REQUIRED WORK:
Using the listing below, keep only the lines with the word "SQUARE" and copy them.
[EXERCISE INPUT]
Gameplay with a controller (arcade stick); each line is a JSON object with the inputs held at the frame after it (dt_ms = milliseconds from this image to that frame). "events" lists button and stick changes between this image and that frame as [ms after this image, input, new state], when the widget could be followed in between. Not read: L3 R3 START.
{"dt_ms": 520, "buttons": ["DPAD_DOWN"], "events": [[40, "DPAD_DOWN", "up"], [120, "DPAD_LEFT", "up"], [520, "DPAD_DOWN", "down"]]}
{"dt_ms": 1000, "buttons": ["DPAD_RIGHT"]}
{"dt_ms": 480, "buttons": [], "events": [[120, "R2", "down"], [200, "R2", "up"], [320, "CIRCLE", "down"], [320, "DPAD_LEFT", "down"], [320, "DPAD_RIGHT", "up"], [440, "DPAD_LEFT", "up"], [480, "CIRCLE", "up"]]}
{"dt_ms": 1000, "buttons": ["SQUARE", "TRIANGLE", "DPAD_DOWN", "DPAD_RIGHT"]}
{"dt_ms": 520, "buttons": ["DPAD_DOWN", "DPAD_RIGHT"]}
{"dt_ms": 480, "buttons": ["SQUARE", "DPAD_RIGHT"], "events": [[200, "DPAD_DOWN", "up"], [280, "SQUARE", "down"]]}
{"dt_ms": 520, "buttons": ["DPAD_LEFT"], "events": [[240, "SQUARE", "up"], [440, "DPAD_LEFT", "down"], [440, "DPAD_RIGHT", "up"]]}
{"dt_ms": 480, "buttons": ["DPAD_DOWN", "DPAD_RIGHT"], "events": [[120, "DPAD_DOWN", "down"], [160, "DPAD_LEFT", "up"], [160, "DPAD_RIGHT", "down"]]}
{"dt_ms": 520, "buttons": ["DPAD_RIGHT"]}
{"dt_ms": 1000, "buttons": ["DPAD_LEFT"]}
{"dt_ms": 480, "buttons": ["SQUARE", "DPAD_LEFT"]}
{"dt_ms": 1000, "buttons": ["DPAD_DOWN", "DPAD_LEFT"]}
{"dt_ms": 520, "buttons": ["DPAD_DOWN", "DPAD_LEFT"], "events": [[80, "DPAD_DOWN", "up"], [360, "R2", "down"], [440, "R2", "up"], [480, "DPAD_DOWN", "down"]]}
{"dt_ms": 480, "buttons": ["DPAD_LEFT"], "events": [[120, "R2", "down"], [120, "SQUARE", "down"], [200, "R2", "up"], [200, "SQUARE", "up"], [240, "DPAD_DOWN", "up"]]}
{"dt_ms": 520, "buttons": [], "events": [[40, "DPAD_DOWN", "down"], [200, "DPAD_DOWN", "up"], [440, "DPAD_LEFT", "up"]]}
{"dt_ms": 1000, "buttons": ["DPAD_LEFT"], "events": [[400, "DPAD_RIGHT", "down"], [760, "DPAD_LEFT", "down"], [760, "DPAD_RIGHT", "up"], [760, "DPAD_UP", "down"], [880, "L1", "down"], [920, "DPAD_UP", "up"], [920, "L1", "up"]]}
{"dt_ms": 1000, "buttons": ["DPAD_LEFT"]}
[/EXERCISE INPUT]
REPLY TO THE TASK:
{"dt_ms": 1000, "buttons": ["SQUARE", "TRIANGLE", "DPAD_DOWN", "DPAD_RIGHT"]}
{"dt_ms": 480, "buttons": ["SQUARE", "DPAD_RIGHT"], "events": [[200, "DPAD_DOWN", "up"], [280, "SQUARE", "down"]]}
{"dt_ms": 520, "buttons": ["DPAD_LEFT"], "events": [[240, "SQUARE", "up"], [440, "DPAD_LEFT", "down"], [440, "DPAD_RIGHT", "up"]]}
{"dt_ms": 480, "buttons": ["SQUARE", "DPAD_LEFT"]}
{"dt_ms": 480, "buttons": ["DPAD_LEFT"], "events": [[120, "R2", "down"], [120, "SQUARE", "down"], [200, "R2", "up"], [200, "SQUARE", "up"], [240, "DPAD_DOWN", "up"]]}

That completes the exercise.